La Violence de l’interprétation, pages 159 – 160

Il est ici question de la fonction identifiante d’un discours, qui n’est pas n’importe quel discours, mais celui tenu par la mère devant un enfant qui ne parle pas encore ou qui se trouve juste sur le point de parler.

La mère, en effet, enveloppe l’enfant d’un manteau verbal. Cela commence avant même la naissance, avec tout ce qui est dit en l’absence de l’enfant ; puis cela continue en présence de ce dernier. C’est toujours de l’enfant qu’il s’agit, dans un constant processus d’interprétation par la mère. Ce discours couvre l’ensemble de l’expérience de l’enfant et, lorsque l’enfant devient capable de comprendre, voire de répondre, il impose à toute chose un nom, à chaque affect une interprétation.

C’est en cela que consiste la fonction identifiante du discours, le fonctionnement de ce qu’Aulagnier appelle le langage fondamental.

L’accès au « Je » n’est rien d’autre pour l’enfant que le fait de reprendre à son compte l’ensemble de ce discours. Celui-ci, constitué pour l’essentiel en présence de l’enfant, lui vient entièrement de l’extérieur ; mais c’est « tout naturellement », sans s’aviser qu’il n’en est pas l’auteur ou qu’il ne le porte pas en lui depuis l’origine, que l’enfant s’en empare.

Une remarque s’impose ici à propos de l’acquisition de la langue maternelle. L’enfant n’apprend pas une langue, on ne peut même pas dire qu’il apprenne à parler, comme s’il s’agissait avant tout d’une compétence jusqu’ici manquante qu’il faudrait acquérir. Il accède au Je. Apprendre à parler, c’est cela et si par la suite l’enfant acquiert toutes les compétences nécessaire pour comprendre les autres et se faire comprendre d’eux, on ne peut absolument pas prétendre que cela constitue la finalité première de l’acquisition du langage. Entrant dans le langage, reprenant à son compte le discours que d’autres ont construit à son propos, l’enfant devient capable de dire qu’il est cela, que sous le « Je » c’est tout ce discours-là qui se cache et pas un autre. Il endosse son propre rôle et reconnaît sa place au sein de la constellation humaine qui l’entoure. La fonction première – pour ne pas dire primaire – du langage est cette fonction identifiante ; tout le reste est secondaire.
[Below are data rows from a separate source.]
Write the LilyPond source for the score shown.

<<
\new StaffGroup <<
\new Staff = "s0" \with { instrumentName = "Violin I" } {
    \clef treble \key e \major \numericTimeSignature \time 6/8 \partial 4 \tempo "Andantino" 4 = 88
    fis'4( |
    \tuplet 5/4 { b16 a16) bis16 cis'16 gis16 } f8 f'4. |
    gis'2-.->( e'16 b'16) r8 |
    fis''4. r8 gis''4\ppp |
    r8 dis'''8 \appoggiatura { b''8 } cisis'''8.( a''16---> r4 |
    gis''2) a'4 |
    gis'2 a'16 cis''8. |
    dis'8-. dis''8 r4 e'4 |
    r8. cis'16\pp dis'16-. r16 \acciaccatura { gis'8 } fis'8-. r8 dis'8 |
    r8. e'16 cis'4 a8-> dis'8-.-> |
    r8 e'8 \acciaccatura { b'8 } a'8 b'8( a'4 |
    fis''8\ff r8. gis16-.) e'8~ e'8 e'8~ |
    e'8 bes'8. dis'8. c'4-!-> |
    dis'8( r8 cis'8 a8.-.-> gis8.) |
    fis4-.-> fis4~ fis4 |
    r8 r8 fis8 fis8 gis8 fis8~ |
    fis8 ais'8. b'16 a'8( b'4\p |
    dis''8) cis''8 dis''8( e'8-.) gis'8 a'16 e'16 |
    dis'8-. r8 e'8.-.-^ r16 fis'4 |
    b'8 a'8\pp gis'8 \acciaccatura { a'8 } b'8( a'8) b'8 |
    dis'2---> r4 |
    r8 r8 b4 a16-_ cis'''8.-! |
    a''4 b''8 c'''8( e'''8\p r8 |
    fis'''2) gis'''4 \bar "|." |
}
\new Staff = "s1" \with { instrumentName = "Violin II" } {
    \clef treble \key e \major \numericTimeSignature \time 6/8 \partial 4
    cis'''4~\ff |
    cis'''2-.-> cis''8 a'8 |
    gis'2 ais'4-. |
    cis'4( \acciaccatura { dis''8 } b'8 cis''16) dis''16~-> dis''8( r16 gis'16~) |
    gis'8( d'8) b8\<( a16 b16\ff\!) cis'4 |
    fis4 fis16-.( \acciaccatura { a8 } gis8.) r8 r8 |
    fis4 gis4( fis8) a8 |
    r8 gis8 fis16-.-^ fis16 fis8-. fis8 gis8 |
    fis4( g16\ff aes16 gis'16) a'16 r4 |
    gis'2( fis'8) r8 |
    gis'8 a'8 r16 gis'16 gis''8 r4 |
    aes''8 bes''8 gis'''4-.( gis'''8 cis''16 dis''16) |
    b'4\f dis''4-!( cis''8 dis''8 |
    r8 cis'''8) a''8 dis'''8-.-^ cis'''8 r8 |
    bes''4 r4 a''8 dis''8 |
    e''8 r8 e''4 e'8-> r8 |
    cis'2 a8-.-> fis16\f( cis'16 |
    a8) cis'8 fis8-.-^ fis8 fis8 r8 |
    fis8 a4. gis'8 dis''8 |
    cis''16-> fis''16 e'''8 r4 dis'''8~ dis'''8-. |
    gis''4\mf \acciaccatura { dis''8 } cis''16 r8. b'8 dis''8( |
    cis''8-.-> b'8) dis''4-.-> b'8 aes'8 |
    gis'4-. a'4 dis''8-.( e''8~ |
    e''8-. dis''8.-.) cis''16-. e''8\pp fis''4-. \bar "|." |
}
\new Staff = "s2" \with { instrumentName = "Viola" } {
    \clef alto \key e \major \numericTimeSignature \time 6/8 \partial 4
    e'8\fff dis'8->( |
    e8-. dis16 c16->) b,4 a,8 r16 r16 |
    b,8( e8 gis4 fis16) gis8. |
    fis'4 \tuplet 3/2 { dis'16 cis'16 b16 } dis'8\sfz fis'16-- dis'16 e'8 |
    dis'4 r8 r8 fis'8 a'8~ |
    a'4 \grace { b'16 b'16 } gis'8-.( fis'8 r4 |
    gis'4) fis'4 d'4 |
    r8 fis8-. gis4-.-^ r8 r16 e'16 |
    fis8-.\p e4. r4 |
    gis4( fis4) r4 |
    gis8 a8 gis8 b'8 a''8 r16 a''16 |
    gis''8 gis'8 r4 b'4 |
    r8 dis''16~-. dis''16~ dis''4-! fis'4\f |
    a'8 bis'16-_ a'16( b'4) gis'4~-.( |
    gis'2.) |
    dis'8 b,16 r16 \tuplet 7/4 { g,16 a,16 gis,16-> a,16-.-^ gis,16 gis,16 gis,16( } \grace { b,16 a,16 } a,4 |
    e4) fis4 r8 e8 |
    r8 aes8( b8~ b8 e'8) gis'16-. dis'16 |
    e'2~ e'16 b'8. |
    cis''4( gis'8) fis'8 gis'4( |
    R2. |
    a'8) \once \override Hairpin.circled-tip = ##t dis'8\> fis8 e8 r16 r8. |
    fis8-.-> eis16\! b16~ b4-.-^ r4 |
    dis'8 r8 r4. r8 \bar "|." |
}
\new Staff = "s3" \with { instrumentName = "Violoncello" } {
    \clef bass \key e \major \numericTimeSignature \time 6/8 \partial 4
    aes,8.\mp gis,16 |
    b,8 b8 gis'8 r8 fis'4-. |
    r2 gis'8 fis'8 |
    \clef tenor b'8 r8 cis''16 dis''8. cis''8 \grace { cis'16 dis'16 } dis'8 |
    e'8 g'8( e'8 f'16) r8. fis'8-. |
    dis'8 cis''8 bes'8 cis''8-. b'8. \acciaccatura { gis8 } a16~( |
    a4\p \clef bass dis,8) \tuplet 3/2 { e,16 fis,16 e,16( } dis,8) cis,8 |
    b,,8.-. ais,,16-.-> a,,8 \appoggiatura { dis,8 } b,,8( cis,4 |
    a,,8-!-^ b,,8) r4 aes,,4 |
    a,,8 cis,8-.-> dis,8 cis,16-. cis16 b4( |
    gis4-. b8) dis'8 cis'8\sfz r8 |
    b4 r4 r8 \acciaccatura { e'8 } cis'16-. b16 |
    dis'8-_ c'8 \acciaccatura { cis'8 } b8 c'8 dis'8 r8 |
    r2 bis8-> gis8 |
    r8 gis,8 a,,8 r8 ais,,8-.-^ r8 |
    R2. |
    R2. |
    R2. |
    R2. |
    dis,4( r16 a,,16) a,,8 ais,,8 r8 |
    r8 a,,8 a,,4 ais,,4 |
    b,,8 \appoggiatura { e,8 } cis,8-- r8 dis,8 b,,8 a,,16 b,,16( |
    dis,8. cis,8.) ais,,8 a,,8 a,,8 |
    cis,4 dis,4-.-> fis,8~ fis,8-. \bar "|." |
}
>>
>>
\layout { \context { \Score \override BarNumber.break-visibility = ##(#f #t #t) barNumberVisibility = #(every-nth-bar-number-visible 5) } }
Revenons au langage fondamental. Fondamental, il l’est parce que le discours qui s’articule dans sa mise en oeuvre constitue véritablement le soubassement, le fondement, l’infrastructure du moi.

Est-ce bien aussi tranché que cela ? Après tout, on ne se représente pas soi-même qu’avec des mots. Il existe des représentations qui ne sont pas du langage… J’en conviens mais à ce propos, je hasarderai une hypothèse qu’il faudra bien sûr confronter aux données de la littérature et aux faits. Je pense qu’au même titre que les processus secondaires prétendent imposer leur logique à l’ensemble des processus psychique, le langage informe directement ou indirectement l’ensemble des systèmes de représentation. On sait que cette prééminence du secondaire est largement illusoire ; ainsi en va-t-il probablement de cette prétention du langage. Toujours est-il que « Je » est un mot, que l’identité se décline avec des mots et que toute autre forme de représentation  été revisitée et influencée par le langage. C’est ce que je pense, mais cela reste à vérifier.

Le concept de langage fondamental nous renvoie au président Schreber et à la psychose. Ce qu’il faut ici comprendre c’est que la psychose rend visible, détache des autres dimensions du langage (son usage quotidien) cette fonction primordiale. Le psychotique qui entend des voix projette hors de lui ce discours identifiant qui le constitue, il le renvoie d’une certaine manière à son lieu d’origine. Pour Schreber c’est le placer dans la bouche de Dieu lui-même.

Le langage fondamental développe son discours en suivant deux axes ; c’est d’une part un discours informant (qui donne forme à ce que je suis) et, d’autre part, un discours positionnant (qui dit ce que je suis par rapport aux autres).